Records from a data collection:
- - - -

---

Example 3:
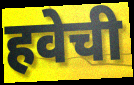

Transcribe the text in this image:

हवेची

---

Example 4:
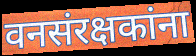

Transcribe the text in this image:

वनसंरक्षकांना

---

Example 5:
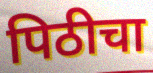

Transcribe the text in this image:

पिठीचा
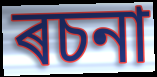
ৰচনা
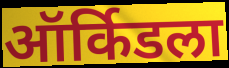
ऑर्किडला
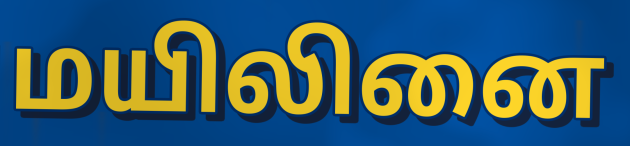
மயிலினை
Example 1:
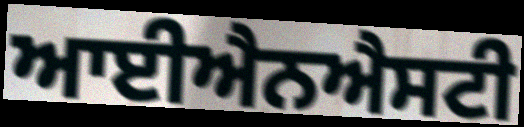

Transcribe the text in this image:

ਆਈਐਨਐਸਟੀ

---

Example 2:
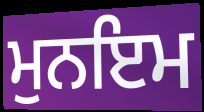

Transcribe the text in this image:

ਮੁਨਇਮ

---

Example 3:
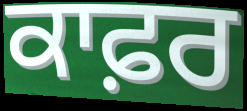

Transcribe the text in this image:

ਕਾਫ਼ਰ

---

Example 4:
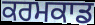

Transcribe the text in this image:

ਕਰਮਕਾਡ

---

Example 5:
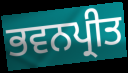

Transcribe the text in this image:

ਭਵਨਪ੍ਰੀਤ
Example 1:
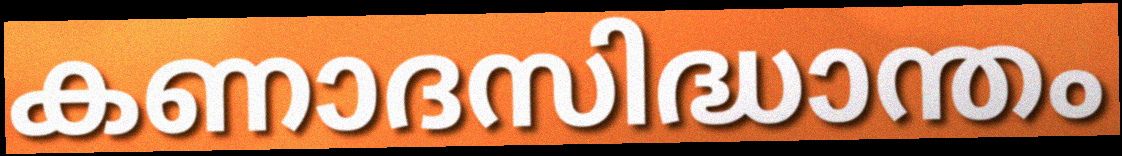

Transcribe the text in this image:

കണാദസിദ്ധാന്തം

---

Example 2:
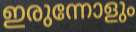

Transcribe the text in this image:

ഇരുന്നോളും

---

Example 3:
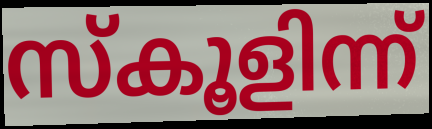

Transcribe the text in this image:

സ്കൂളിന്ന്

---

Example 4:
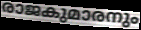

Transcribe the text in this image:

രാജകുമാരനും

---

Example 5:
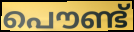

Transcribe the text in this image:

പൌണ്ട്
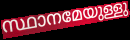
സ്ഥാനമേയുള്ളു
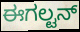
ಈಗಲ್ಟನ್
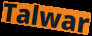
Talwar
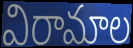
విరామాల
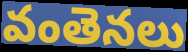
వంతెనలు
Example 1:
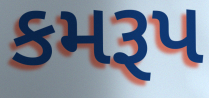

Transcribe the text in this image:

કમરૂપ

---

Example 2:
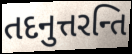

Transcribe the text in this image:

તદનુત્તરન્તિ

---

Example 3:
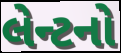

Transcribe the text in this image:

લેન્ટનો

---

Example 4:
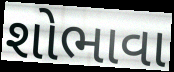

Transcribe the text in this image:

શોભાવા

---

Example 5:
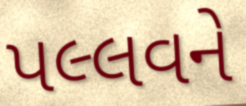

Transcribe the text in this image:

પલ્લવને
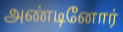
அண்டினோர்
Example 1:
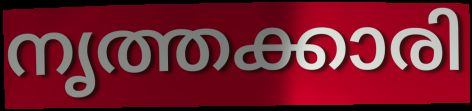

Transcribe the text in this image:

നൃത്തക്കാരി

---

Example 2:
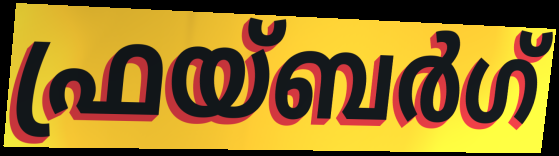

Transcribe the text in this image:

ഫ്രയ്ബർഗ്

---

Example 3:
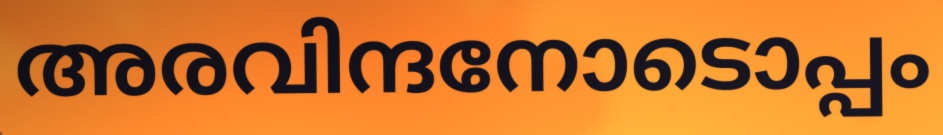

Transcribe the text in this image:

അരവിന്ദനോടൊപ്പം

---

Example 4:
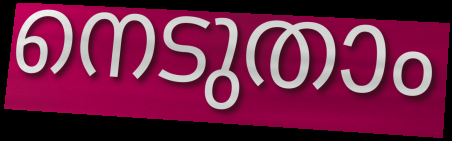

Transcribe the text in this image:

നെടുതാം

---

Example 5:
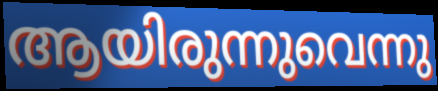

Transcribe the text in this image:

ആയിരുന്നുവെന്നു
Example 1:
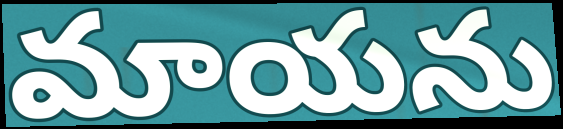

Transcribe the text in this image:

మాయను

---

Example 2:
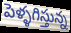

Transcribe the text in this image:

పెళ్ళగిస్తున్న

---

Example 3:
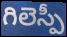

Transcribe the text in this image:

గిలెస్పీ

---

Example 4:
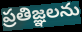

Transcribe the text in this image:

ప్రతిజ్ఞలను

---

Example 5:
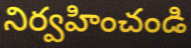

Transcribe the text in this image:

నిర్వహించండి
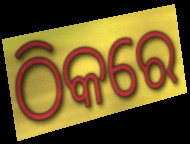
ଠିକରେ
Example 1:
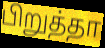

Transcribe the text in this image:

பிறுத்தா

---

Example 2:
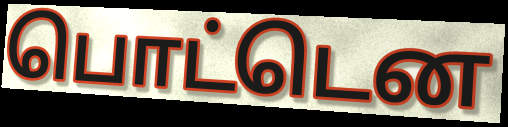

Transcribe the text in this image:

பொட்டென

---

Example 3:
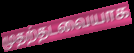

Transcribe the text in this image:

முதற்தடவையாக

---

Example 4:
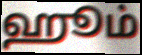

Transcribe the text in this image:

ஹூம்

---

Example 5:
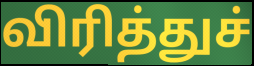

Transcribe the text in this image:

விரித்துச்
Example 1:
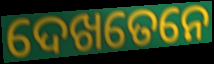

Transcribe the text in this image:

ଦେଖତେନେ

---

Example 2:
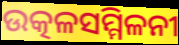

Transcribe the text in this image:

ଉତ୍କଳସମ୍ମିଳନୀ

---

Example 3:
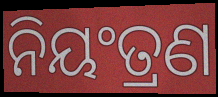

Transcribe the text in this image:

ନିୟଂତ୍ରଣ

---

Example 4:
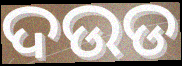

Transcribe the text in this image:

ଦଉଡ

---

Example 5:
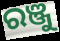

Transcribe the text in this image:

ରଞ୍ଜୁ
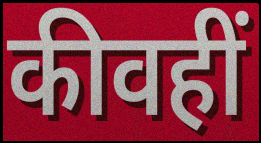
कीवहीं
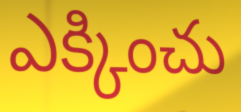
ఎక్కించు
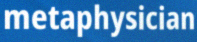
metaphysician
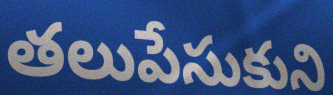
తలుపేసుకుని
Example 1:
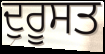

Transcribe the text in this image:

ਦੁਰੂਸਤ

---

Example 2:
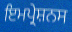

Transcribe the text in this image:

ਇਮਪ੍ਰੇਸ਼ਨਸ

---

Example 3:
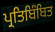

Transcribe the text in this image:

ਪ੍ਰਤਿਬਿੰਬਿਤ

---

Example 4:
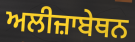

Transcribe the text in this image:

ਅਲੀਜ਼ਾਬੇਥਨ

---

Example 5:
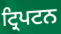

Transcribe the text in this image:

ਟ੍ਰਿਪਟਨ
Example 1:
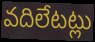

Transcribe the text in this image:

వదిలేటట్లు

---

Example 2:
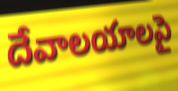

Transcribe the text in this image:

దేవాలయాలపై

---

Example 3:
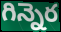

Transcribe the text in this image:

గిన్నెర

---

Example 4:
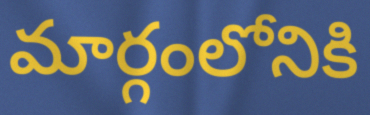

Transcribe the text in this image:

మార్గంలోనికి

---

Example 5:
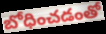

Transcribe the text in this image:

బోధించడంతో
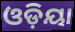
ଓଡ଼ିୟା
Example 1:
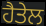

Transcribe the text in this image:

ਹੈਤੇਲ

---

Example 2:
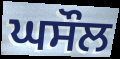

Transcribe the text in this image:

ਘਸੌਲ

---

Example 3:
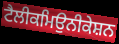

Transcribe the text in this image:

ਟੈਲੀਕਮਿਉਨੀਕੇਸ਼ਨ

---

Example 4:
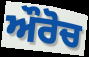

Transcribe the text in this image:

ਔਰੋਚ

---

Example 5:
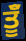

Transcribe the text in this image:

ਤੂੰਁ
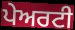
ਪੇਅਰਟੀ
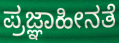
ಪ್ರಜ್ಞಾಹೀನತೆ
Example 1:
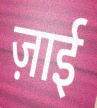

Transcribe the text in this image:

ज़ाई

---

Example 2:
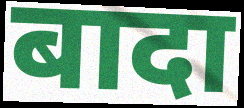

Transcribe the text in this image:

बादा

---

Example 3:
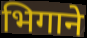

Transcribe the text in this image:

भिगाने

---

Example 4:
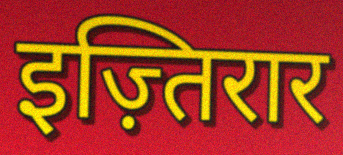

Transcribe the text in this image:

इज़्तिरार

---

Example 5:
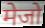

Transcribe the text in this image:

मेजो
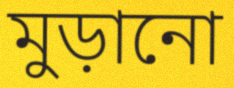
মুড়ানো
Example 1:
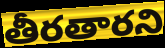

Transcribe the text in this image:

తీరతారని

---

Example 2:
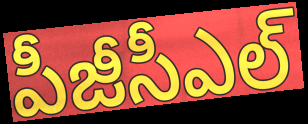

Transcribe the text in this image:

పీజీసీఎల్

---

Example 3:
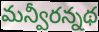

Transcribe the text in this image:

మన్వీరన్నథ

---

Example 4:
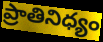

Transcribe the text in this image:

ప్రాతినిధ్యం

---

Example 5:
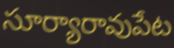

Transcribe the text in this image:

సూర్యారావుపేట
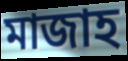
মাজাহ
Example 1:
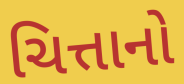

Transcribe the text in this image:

- - - -

Retype each entry precisely. Skip images entirely.

* [Answer]
---

Example 3:

Transcribe the text in this image:

हवेची

---

Example 4:

Transcribe the text in this image:

वनसंरक्षकांना

---

Example 5:

Transcribe the text in this image:

पिठीचा
ৰচনা
ऑर्किडला
மயிலினை
Example 1:

Transcribe the text in this image:

ਆਈਐਨਐਸਟੀ

---

Example 2:

Transcribe the text in this image:

ਮੁਨਇਮ

---

Example 3:

Transcribe the text in this image:

ਕਾਫ਼ਰ

---

Example 4:

Transcribe the text in this image:

ਕਰਮਕਾਡ

---

Example 5:

Transcribe the text in this image:

ਭਵਨਪ੍ਰੀਤ
Example 1:

Transcribe the text in this image:

കണാദസിദ്ധാന്തം

---

Example 2:

Transcribe the text in this image:

ഇരുന്നോളും

---

Example 3:

Transcribe the text in this image:

സ്കൂളിന്ന്

---

Example 4:

Transcribe the text in this image:

രാജകുമാരനും

---

Example 5:

Transcribe the text in this image:

പൌണ്ട്
സ്ഥാനമേയുള്ളു
ಈಗಲ್ಟನ್
Talwar
విరామాల
వంతెనలు
Example 1:

Transcribe the text in this image:

કમરૂપ

---

Example 2:

Transcribe the text in this image:

તદનુત્તરન્તિ

---

Example 3:

Transcribe the text in this image:

લેન્ટનો

---

Example 4:

Transcribe the text in this image:

શોભાવા

---

Example 5:

Transcribe the text in this image:

પલ્લવને
அண்டினோர்
Example 1:

Transcribe the text in this image:

നൃത്തക്കാരി

---

Example 2:

Transcribe the text in this image:

ഫ്രയ്ബർഗ്

---

Example 3:

Transcribe the text in this image:

അരവിന്ദനോടൊപ്പം

---

Example 4:

Transcribe the text in this image:

നെടുതാം

---

Example 5:

Transcribe the text in this image:

ആയിരുന്നുവെന്നു
Example 1:

Transcribe the text in this image:

మాయను

---

Example 2:

Transcribe the text in this image:

పెళ్ళగిస్తున్న

---

Example 3:

Transcribe the text in this image:

గిలెస్పీ

---

Example 4:

Transcribe the text in this image:

ప్రతిజ్ఞలను

---

Example 5:

Transcribe the text in this image:

నిర్వహించండి
ଠିକରେ
Example 1:

Transcribe the text in this image:

பிறுத்தா

---

Example 2:

Transcribe the text in this image:

பொட்டென

---

Example 3:

Transcribe the text in this image:

முதற்தடவையாக

---

Example 4:

Transcribe the text in this image:

ஹூம்

---

Example 5:

Transcribe the text in this image:

விரித்துச்
Example 1:

Transcribe the text in this image:

ଦେଖତେନେ

---

Example 2:

Transcribe the text in this image:

ଉତ୍କଳସମ୍ମିଳନୀ

---

Example 3:

Transcribe the text in this image:

ନିୟଂତ୍ରଣ

---

Example 4:

Transcribe the text in this image:

ଦଉଡ

---

Example 5:

Transcribe the text in this image:

ରଞ୍ଜୁ
कीवहीं
ఎక్కించు
metaphysician
తలుపేసుకుని
Example 1:

Transcribe the text in this image:

ਦੁਰੂਸਤ

---

Example 2:

Transcribe the text in this image:

ਇਮਪ੍ਰੇਸ਼ਨਸ

---

Example 3:

Transcribe the text in this image:

ਪ੍ਰਤਿਬਿੰਬਿਤ

---

Example 4:

Transcribe the text in this image:

ਅਲੀਜ਼ਾਬੇਥਨ

---

Example 5:

Transcribe the text in this image:

ਟ੍ਰਿਪਟਨ
Example 1:

Transcribe the text in this image:

వదిలేటట్లు

---

Example 2:

Transcribe the text in this image:

దేవాలయాలపై

---

Example 3:

Transcribe the text in this image:

గిన్నెర

---

Example 4:

Transcribe the text in this image:

మార్గంలోనికి

---

Example 5:

Transcribe the text in this image:

బోధించడంతో
ଓଡ଼ିୟା
Example 1:

Transcribe the text in this image:

ਹੈਤੇਲ

---

Example 2:

Transcribe the text in this image:

ਘਸੌਲ

---

Example 3:

Transcribe the text in this image:

ਟੈਲੀਕਮਿਉਨੀਕੇਸ਼ਨ

---

Example 4:

Transcribe the text in this image:

ਔਰੋਚ

---

Example 5:

Transcribe the text in this image:

ਤੂੰਁ
ਪੇਅਰਟੀ
ಪ್ರಜ್ಞಾಹೀನತೆ
Example 1:

Transcribe the text in this image:

ज़ाई

---

Example 2:

Transcribe the text in this image:

बादा

---

Example 3:

Transcribe the text in this image:

भिगाने

---

Example 4:

Transcribe the text in this image:

इज़्तिरार

---

Example 5:

Transcribe the text in this image:

मेजो
মুড়ানো
Example 1:

Transcribe the text in this image:

తీరతారని

---

Example 2:

Transcribe the text in this image:

పీజీసీఎల్

---

Example 3:

Transcribe the text in this image:

మన్వీరన్నథ

---

Example 4:

Transcribe the text in this image:

ప్రాతినిధ్యం

---

Example 5:

Transcribe the text in this image:

సూర్యారావుపేట
মাজাহ
Example 1:

Transcribe the text in this image:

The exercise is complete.